What is Blockchain Technology?
Behind all the major cryptocurrencies like Bitcoin, Ethereum, Litecoin, and others is a system of cryptography called blockchain. In its simplest form, this chain consists of an ever-growing mass of records. Each block of data is specially encrypted using advanced forms of cryptography. All the blocks that make up the entire chain are connected to each other. As each new set of records is added to the chain, it includes a hash that connects to the last record in the batch, all its own unique data, as well as a specific time stamp of when it was added to the chain. Because of the careful, secure design features, it is nearly impossible to alter the data in the blocks in any way.

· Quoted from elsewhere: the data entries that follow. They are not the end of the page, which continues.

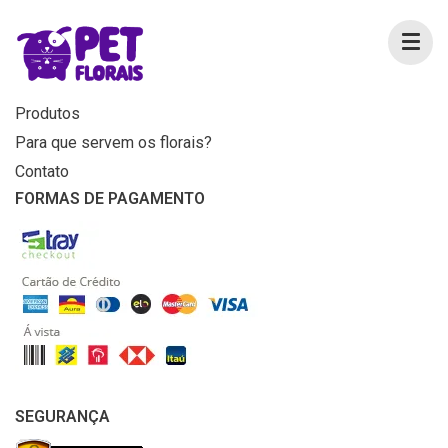
MENU
Home
Produtos
Para que servem os florais?
Contato
FORMAS DE PAGAMENTO
SEGURANÇA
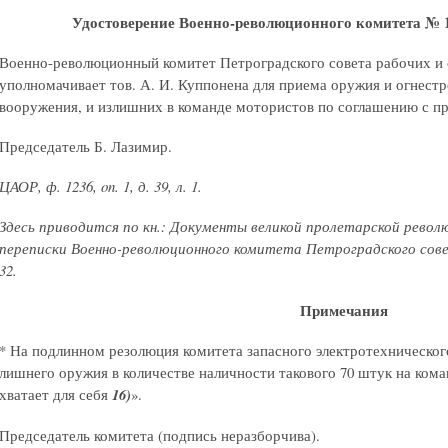
Удостоверение Военно-революционного комитета № 10
Военно-революционный комитет Петроградского совета рабочих и 
уполномачивает тов. А. И. Куппонена для приема оружия и огнест
вооружения, и излишних в команде мотористов по соглашению с пр
Председатель Б. Лазимир.
ЦАОР, ф. 1236, on. 1, д. 39, л. 1.
Здесь приводится по кн.: Документы великой пролетарской револю
переписки Военно-революционного комитета Петроградского совет
32.
Примечания
* На подлинном резолюция комитета запасного электротехническог
лишнего оружия в количестве наличности такового 70 штук на кома
хватает для себя
16)
».
Председатель комитета (подпись неразборчива).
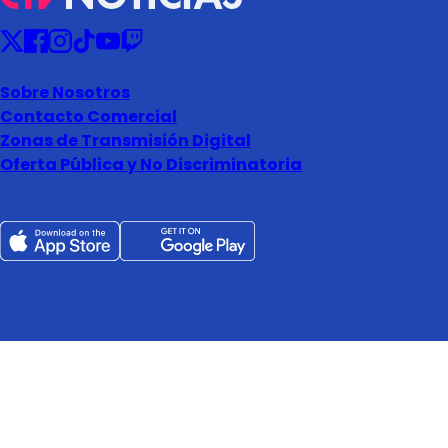
Sobre Nosotros
Contacto Comercial
Zonas de Transmisión Digital
Oferta Pública y No Discriminatoria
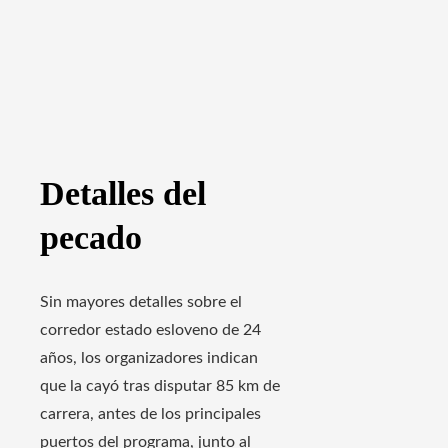
Detalles del
pecado
Sin mayores detalles sobre el
corredor estado esloveno de 24
años, los organizadores indican
que la cayó tras disputar 85 km de
carrera, antes de los principales
puertos del programa, junto al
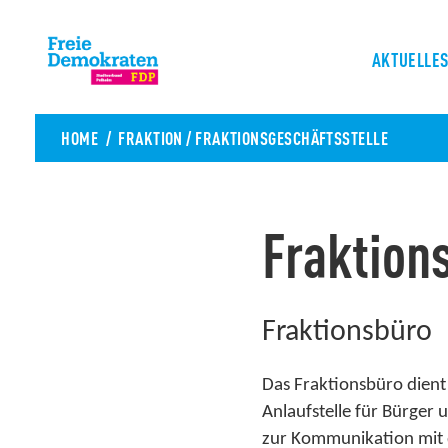
AKTUELLE
HOME
FRAKTION
/
FRAKTIONSGESCHÄFTSSTELLE
Fraktion
Fraktionsbüro
Das Fraktionsbüro dient 
Anlaufstelle für Bürger
zur Kommunikation mit 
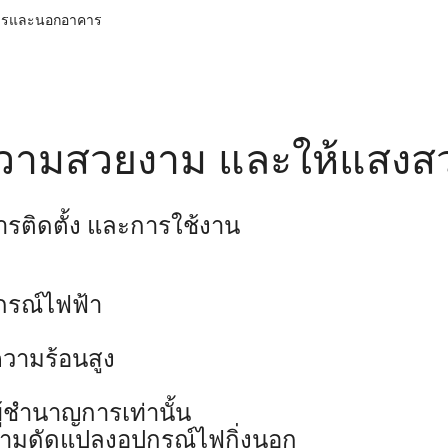
าคารและนอกอาคาร
อความสวยงาม และให้แสงสว
ารติดตั้ง และการใช้งาน
ปกรณ์ไฟฟ้า
ีความร้อนสูง
ผู้ชำนาญการเท่านั้น
ามดัดแปลงอุปกรณ์ไฟกิ่งนอก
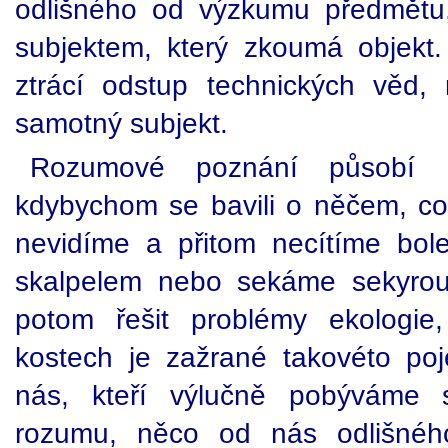
odlišného od výzkumu předmětu
subjektem, který zkoumá objekt. 
ztrácí odstup technických věd,
samotný subjekt.
Rozumové poznání působí ne
kdybychom se bavili o něčem, co 
nevidíme a přitom necítíme bol
skalpelem nebo sekáme sekyrou
potom řešit problémy ekologie
kostech je zažrané takovéto poje
nás, kteří výlučně pobýváme
rozumu, něco od nás odlišnéh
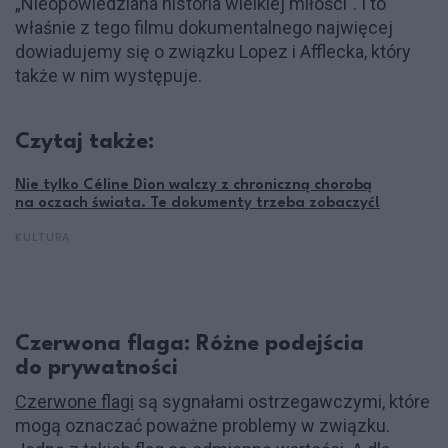
„Nieopowiedziana historia wielkiej miłości”. I to
właśnie z tego filmu dokumentalnego najwięcej
dowiadujemy się o związku Lopez i Afflecka, który
także w nim występuje.
Czytaj także:
Nie tylko Céline Dion walczy z chroniczną chorobą
na oczach świata. Te dokumenty trzeba zobaczyć!
KULTURA
Czerwona flaga: Różne podejścia
do prywatności
Czerwone flagi
są sygnałami ostrzegawczymi, które
mogą oznaczać poważne problemy w związku.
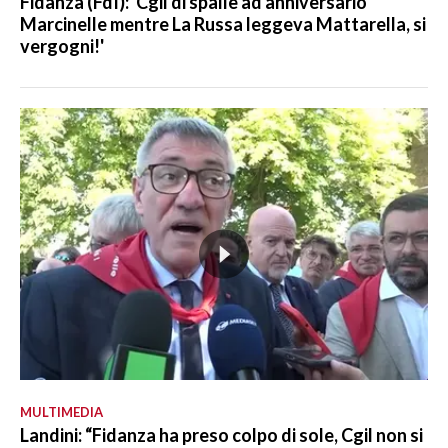
Fidanza (FdI): 'Cgil di spalle ad anniversario
Marcinelle mentre La Russa leggeva Mattarella, si
vergogni!'
MULTIMEDIA
Landini: “Fidanza ha preso colpo di sole, Cgil non si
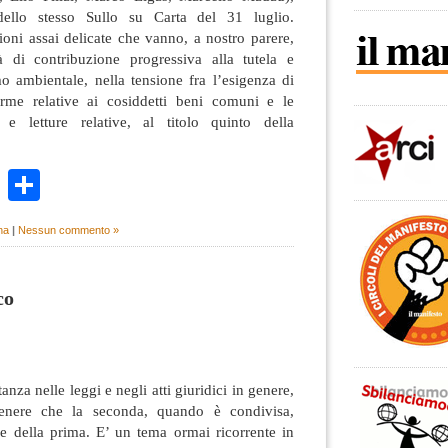
ello stesso Sullo su Carta del 31 luglio.
oni assai delicate che vanno, a nostro parere,
à di contribuzione progressiva alla tutela e
o ambientale, nella tensione fra l’esigenza di
orme relative ai cosiddetti beni comuni e le
 e letture relative, al titolo quinto della
k
r
ail
WhatsApp
Condividi
na
|
Nessun commento »
co
nza nelle leggi e negli atti giuridici in genere,
tenere che la seconda, quando è condivisa,
one della prima. E’ un tema ormai ricorrente in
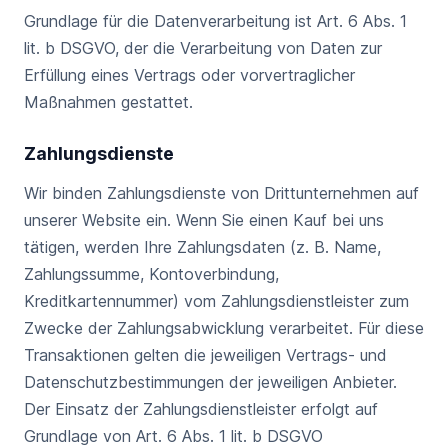
Grundlage für die Datenverarbeitung ist Art. 6 Abs. 1
lit. b DSGVO, der die Verarbeitung von Daten zur
Erfüllung eines Vertrags oder vorvertraglicher
Maßnahmen gestattet.
Zahlungsdienste
Wir binden Zahlungsdienste von Drittunternehmen auf
unserer Website ein. Wenn Sie einen Kauf bei uns
tätigen, werden Ihre Zahlungsdaten (z. B. Name,
Zahlungssumme, Kontoverbindung,
Kreditkartennummer) vom Zahlungsdienstleister zum
Zwecke der Zahlungsabwicklung verarbeitet. Für diese
Transaktionen gelten die jeweiligen Vertrags- und
Datenschutzbestimmungen der jeweiligen Anbieter.
Der Einsatz der Zahlungsdienstleister erfolgt auf
Grundlage von Art. 6 Abs. 1 lit. b DSGVO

Key Facts about Blockchain and SaaS
Many changes are already taking place in the business-to-business market. One of the biggest is the way in which new alternative coins are being sold. With that in mind, here are some of the most impactful ways in which cryptocurrency, and the block system that underlies it, is affecting the software as a service marketplace: New coin offerings, called ICOs, are now aimed not at retail-level consumers but at developers, particularly at experts who create and sell SaaS products to consumers.
Why is this such an important development? It’s leading those creators and sellers of advanced apps to integrate new cryptocurrency functionality right into their products.
There are now many mainstream uses for cryptocurrency such as trading, purchasing consumer goods, and paying for everyday services like haircuts, massages, and medical treatment. But consumers are also paying for advanced apps with cryptocurrency, which means that at least one part of the financial world widely accepts payment in non-traditional forms of money.
People who develop advanced technology, called developers, are most likely to use blockchain tech when they create new products. When consumers wish to buy a subscription of a new form of proprietary application, for example, they’ll be able to use alternative currencies to pay. Block technology is spreading rapidly and will likely be embedded in new SaaS offerings in the near future. That means businesses who purchase an enterprise application, for instance, will be able to leverage the security and privacy aspects of encrypted blockchains in all their transactions.